28 of 29 water samples in Sebring show acceptable lead levels
The latest round of tap-water tests in the village shows 28 of the 29 most-recent samples were below the federal allowable limit for lead.
The Ohio Environmental Protection Agency announced the latest testing results in a news release Friday.
Combined with earlier voluntary test results received, 999 of 1,044 samples have been below the federal allowable level of 15 parts per billion.
Ohio EPA has followed up on some of the high readings and has found the water coming into the home is safe. Running the tap for 30 seconds to two minutes successfully eliminates any detectable lead in the water, the agency said.
The agency ordered the village Jan. 21 to offer free water testing for any homeowner who asked and will make those results public as they are received.
The state and federal EPA continues to work closely with the village to fine-tune the water chemistry to minimize lead from leaching into the water from piping of certain homeowners.
Recent test results confirm that the village’s water plant is lead free, according to the news release.

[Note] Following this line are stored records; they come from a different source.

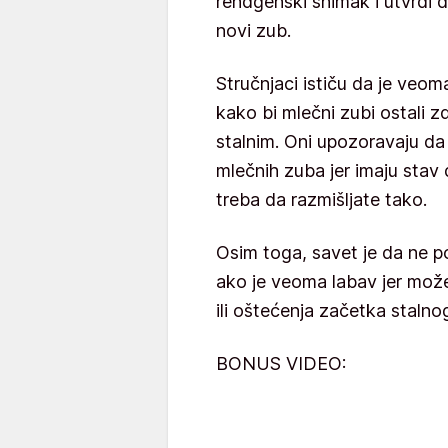
rendgenski snimak i utvrdi d
novi zub.
Stručnjaci ističu da je veo
kako bi mlečni zubi ostali 
stalnim. Oni upozoravaju da
mlečnih zuba jer imaju stav 
treba da razmišljate tako.
Osim toga, savet je da ne p
ako je veoma labav jer može
ili oštećenja začetka stalno
BONUS VIDEO:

Despite the fact that most results are below the federal allowable level, the village is still required to provide bottled water or filtration systems to homes where results are over the federal allowable level and work with the county to provide health screening for residents.
In addition, the village must complete all immediate, short-term, and long-term actions required by the state’s EPA director.
To minimize their lead exposure, all residents should follow guidance in public education documents provided by the village.